Tareas por realizar
A. Indica si cada afirmación concuerda con el texto sobre el hipopótamo Owen, con un sí o un no y las palabras exactas del texto que lo deciden: (i) el maremoto ocurrió a fines de diciembre de 2004; (ii) los voluntarios lograron devolver a Owen a su madre; (iii) las crías de hipopótamo viven pegadas a sus madres durante sus primeros cuatro años.
B. Escribe lo que sigue en el texto sobre el hipopótamo Owen, a partir de su última frase.

Texto proporcionado
La pareja del año
Para La Nación Sábado 2 de Enero de 2010
Mario Vargas Llosa
Mi amiga Kathrin Holzach, alemana de nacimiento, argentina de adopción y ciudadana del mundo, me envía desde Nairobi una historia que me ha conmovido hasta
los huesos. Ocurrió tal como la cuento, sigue ocurriendo todavía y parece uno de esos relatos navideños que se cuentan en las familias para que aleccionen
a los niños y los induzcan a ser buenos, obedientes y felices.
Hace pocos años, a fines de diciembre de 2004, el litoral de Kenya padeció un maremoto que devastó vidas y haciendas, destruyó aldeas y bosques y causó
grandes perjuicios económicos al país africano. Una de sus víctimas fue un muy joven hipopótamo de pocos meses de edad y trescientos kilos de peso llamado
Owen, al que las aguas desbordadas arrastraron a lo largo del río Sabaki hasta precipitarlo en el océano Indico, de donde las olas encrespadas y las corrientes
enloquecidas por el huracán lo devolvieron al continente, dejándolo varado, y sin duda aterrado y exhausto, en las afueras de Mombasa. Para su fortuna
allí lo encontraron unos voluntarios de la reserva natural de Lafarge Park, vecina de aquel puerto keniano, que se esforzaron por quitarle el susto y entonarlo.
Pero no pudieron devolverle a su madre, que previsiblemente pereció o se extravió en el cataclismo.
Los hipopótamos tienen una arraigada vocación familiar y las crías viven pegadas a sus progenitoras los primeros cuatro años de vida. Ni corto ni perezoso,
Owen, el huérfano, encontró pronto una madre adoptiva que sustituyera a la que perdió. La ecologista Paula Kahumbu, que dirige Lafarge Park, se quedó muy
sorprendida cuando advirtió que, entre todas las féminas de la reserva, Owen había elegido para cumplir esta función a una gran tortuga ya centenaria,
y que ésta había asumido sus funciones maternales con cariño y responsabilidad. Desde entonces, madre e hijo son inseparables. Nadan, comen y duermen juntos
y cada vez que alguien, animal o ser humano, se aproxima a la tortuga, el pacífico Owen se enfurece y lanza un bufido que arranca de los árboles a los
pájaros del contorno.

Datos proporcionados
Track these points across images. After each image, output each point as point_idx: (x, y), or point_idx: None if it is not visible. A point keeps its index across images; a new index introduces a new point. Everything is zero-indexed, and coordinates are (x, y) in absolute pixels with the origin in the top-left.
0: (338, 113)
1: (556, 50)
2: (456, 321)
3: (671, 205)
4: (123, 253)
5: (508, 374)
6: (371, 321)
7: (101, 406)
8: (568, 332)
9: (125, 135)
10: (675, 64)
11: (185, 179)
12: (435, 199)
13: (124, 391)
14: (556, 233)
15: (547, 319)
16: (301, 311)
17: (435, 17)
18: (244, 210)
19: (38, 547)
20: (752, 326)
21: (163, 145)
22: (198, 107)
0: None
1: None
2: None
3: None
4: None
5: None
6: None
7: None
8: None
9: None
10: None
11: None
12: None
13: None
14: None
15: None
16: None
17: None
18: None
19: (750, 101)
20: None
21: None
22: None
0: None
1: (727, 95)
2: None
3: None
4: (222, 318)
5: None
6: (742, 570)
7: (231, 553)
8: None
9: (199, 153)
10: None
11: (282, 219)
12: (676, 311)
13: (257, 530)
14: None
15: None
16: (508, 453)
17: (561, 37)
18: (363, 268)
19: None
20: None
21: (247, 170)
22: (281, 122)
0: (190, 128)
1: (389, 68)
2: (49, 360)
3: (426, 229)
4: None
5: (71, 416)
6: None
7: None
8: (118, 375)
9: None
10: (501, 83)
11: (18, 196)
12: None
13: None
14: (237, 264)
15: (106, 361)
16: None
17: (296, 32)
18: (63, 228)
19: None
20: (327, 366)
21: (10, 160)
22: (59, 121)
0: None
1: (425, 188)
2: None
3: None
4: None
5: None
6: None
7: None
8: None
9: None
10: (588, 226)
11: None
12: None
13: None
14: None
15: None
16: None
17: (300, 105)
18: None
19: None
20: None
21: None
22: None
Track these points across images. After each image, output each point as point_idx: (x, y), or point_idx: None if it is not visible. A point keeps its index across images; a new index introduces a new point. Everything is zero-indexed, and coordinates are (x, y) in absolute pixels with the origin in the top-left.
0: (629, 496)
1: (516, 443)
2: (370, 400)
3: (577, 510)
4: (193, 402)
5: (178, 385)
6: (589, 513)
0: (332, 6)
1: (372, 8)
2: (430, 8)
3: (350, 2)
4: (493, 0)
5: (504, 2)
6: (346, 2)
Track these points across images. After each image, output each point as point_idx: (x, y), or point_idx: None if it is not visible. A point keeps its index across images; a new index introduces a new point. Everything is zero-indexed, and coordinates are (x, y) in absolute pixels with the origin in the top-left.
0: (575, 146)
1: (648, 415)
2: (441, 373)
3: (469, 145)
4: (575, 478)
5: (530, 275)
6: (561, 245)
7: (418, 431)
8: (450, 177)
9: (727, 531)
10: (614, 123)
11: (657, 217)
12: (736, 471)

Resultados del ejercicio
A.
(i) Sí: "a fines de diciembre de 2004, el litoral de Kenya padeció un maremoto".
(ii) No: "Pero no pudieron devolverle a su madre".
(iii) Sí: "las crías viven pegadas a sus progenitoras los primeros cuatro años de vida".

B.
La enternecedora historia a mí no me sorprende mucho. Hace una punta de años estuve un semestre enseñando en la Universidad George Washington, de Saint
Louis, Ohio. Frente al departamento en que viví había un Parque Zoológico muy bello, donde me iba a caminar en las mañanas. Allí descubrí un hipopótamo
recién nacido -rosado, feote, simpático y sonsón- con el que hice excelentes migas. Adivinó tal vez mi vieja debilidad por los hipopótamos y juraría que
se alegraba al verme aparecer cada mañana cuando me acercaba a darle los buenos días. Jugaba con su madre chapoteando en el agua y ella le daba unos ruidosos
lengüetazos de amor maternal abriendo de par en par la enorme jeta.
Los hipopótamos son seres benignos, indefensos, hedonistas y soñadores. No les gusta hacer la guerra, sino el amor. Sus agarrones a la hora del sexo son
espectaculares. Viéndolos trabados, un desprevenido creería que se están matando, pero, en verdad, están gozando de lo lindo. Es emocionante verlos revolcarse
en el fango con alegría infantil o esperar horas de horas, con infinita paciencia, a que algún picaflor o mariposa se les meta a la boca y puedan así añadir
alguna novedad a su herbívora dieta, pues su estrecha garganta sólo les permite tragar pescaditos o pajarillos diminutos.
También me inspiran gran simpatía las tortugas, las pequeñas y las grandes, las terrícolas y las acuáticas. A estas últimas las vi una vez, en los años
setenta, salir a desovar a una playita del río Marañón, una noche de luna en la Amazonía, y el espectáculo era delicado y hermoso.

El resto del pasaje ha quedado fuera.